A Plant ecology approach to digital soil mapping, improving the prediction of soil organic carbon content in alpine grasslands

Abstract The influence of organisms on pedogenesis is acknowledged in the scorpan model; however organisms, plants in particular, might be seen in a different light within the scorpan model. In fact, in minimally managed terrestrial ecosystems, biota coexists with soil as part of a feedback system, in which the biota not only influences soil development, but is also in turn influenced by it. This means that in natural environments a particular soil is usually associated with a typical combination of plant species which thrive in the biotope defined by the soil physical and chemical properties. Changes in soil features will favor certain species over others, thus modifying the structure of the resident plant communities. This makes plant communities very effective proxies of soil properties, effectively acting as widespread biological sensors. In this paper we will show how plant communities can be utilized to improve the quality of digital soil maps, effectively reducing the amount of field work needed by soil surveys, through a combination of relatively swifter and cheaper vegetation surveys and remote sensing data. The approach we propose is based on the spectral and textural properties of plant communities which can be summarized from high resolution remotely sensed images and LIDAR data through the use of geostatistical, spectral and geomorphometric descriptors.

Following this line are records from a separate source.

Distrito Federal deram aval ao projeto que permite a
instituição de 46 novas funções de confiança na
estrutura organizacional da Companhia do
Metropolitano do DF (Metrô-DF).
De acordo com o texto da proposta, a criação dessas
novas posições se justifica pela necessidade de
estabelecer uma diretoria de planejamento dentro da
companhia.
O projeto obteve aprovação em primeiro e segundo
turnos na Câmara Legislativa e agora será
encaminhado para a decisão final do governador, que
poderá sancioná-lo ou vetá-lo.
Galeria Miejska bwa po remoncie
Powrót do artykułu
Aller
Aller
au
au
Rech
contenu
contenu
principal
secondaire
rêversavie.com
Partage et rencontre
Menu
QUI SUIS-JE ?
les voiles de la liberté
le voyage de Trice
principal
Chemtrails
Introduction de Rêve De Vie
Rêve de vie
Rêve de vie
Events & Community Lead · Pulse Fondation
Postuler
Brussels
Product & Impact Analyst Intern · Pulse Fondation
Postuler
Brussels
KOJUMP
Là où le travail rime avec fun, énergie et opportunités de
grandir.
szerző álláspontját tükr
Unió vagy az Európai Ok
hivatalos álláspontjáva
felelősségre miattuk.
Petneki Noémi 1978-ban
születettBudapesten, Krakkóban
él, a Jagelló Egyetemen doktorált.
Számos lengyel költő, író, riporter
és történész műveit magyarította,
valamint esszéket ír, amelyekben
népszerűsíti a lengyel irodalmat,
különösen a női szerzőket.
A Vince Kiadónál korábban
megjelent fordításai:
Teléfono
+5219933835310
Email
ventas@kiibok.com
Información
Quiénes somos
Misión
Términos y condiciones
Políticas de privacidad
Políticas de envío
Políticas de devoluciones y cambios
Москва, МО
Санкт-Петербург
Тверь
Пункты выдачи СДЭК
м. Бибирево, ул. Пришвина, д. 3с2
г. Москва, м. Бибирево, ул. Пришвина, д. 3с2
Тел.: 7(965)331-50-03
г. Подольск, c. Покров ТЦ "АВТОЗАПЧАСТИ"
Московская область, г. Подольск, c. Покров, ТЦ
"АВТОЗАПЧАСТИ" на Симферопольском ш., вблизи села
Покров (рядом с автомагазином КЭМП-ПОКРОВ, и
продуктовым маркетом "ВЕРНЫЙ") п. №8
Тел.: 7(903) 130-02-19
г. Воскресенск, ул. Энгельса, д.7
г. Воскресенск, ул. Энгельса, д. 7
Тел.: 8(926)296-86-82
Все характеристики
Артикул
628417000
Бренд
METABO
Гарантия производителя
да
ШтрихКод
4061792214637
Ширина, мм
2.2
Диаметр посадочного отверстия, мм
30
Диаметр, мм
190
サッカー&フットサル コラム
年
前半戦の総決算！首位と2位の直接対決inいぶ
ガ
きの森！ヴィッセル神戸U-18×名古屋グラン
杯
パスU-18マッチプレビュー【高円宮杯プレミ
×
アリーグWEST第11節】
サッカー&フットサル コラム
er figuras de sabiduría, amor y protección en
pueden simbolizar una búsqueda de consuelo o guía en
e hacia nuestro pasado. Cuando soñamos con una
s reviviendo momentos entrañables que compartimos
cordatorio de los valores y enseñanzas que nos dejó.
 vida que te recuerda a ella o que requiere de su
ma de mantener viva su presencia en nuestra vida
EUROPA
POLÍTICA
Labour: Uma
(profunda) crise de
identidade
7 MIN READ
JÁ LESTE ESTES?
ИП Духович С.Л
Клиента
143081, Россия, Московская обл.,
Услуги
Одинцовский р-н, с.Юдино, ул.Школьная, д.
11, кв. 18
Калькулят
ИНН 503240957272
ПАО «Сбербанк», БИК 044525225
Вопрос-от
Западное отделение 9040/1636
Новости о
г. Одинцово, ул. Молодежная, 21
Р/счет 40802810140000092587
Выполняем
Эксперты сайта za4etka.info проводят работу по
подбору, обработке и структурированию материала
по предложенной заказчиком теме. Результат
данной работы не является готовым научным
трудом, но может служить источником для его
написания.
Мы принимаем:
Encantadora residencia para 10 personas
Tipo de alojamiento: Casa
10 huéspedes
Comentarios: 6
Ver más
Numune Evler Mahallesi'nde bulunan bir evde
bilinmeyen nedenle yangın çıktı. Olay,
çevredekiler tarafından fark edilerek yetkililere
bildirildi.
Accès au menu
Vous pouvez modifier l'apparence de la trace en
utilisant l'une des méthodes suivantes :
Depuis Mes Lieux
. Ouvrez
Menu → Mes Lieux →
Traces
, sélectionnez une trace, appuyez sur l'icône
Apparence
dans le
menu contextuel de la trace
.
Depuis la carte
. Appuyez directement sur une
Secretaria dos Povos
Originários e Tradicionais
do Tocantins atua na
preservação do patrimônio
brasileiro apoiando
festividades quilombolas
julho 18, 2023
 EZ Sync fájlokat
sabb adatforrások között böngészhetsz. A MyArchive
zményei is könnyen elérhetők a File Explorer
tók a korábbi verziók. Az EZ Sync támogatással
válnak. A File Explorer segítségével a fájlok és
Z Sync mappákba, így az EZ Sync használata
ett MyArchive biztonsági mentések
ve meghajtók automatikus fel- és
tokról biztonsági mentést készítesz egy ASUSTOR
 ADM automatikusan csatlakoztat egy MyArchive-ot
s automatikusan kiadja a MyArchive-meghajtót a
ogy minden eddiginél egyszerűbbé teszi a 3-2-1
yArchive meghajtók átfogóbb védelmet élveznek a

These descriptors are then associated with the scores obtained from the ordination of the plant communities' relative coverage. Ordination projects the high dimensional plant cover data into a lesser dimensional space, thus making easier to establish a relation between ecological space and geostatistical descriptors. Once established this relation can be exploited through the use of regression techniques in a regression kriging framework. In this case study, we applied the proposed model to the prediction of soil organic carbon content in an alpine grassland. The use of plant communities cover almost doubled the predictive power of the model from an R2 of 0.32 to an R2 of 0.66 in cross-validation, a result which strongly advocates for the efficiency of the proposed approach.